__EXERCISE DESCRIPTION__.
Start at the line below containing "some coding (view" and stop at the line containing "These buttons add". Repeat every line of that stretch exactly, and nothing outside it.

Document images with source code:
____________________

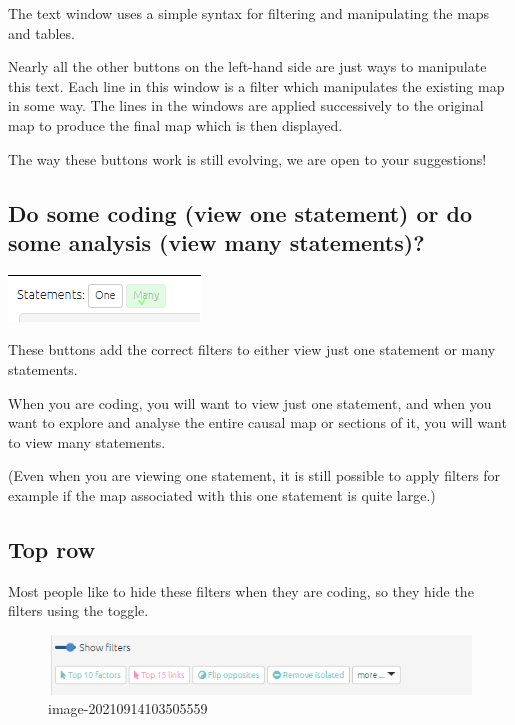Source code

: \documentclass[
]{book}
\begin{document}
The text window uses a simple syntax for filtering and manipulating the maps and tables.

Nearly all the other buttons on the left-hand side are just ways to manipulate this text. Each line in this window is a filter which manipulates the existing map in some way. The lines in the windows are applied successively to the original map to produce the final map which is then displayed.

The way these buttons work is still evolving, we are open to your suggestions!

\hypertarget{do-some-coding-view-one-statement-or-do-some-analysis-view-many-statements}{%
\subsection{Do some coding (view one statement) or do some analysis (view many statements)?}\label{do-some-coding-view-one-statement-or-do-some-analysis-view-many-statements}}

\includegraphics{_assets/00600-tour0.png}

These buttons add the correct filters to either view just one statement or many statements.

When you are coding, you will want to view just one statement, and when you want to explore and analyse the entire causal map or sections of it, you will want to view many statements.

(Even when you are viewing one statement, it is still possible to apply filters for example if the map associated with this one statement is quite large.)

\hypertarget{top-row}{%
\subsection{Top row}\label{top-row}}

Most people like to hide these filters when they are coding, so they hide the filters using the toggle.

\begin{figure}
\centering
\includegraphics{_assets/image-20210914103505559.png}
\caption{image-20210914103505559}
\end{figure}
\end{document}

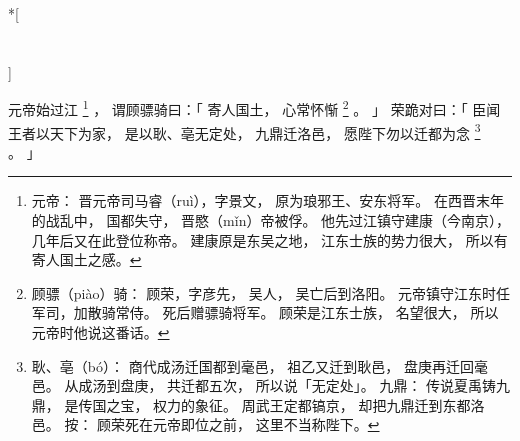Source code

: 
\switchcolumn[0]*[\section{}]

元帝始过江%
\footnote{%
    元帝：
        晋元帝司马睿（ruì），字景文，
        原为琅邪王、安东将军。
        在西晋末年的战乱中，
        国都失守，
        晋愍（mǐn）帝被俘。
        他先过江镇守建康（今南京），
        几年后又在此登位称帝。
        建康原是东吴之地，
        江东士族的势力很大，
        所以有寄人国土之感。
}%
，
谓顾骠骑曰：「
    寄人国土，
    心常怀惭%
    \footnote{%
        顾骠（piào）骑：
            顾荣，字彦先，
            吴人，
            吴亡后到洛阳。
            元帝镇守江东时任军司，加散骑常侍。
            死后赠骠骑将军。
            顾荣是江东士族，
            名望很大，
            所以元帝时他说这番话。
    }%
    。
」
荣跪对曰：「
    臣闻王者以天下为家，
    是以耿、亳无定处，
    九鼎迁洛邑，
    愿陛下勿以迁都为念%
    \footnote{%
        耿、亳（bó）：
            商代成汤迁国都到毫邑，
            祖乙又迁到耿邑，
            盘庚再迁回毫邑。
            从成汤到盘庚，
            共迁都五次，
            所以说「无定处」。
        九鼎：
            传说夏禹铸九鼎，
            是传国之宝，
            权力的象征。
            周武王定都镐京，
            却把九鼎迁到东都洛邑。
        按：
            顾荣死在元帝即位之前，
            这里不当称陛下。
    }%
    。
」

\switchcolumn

____________________

__RESULT FOR THIS TASK__.
\subsection{Do some coding (view one statement) or do some analysis (view many statements)?}\label{do-some-coding-view-one-statement-or-do-some-analysis-view-many-statements}}

\includegraphics{_assets/00600-tour0.png}

These buttons add the correct filters to either view just one statement or many statements.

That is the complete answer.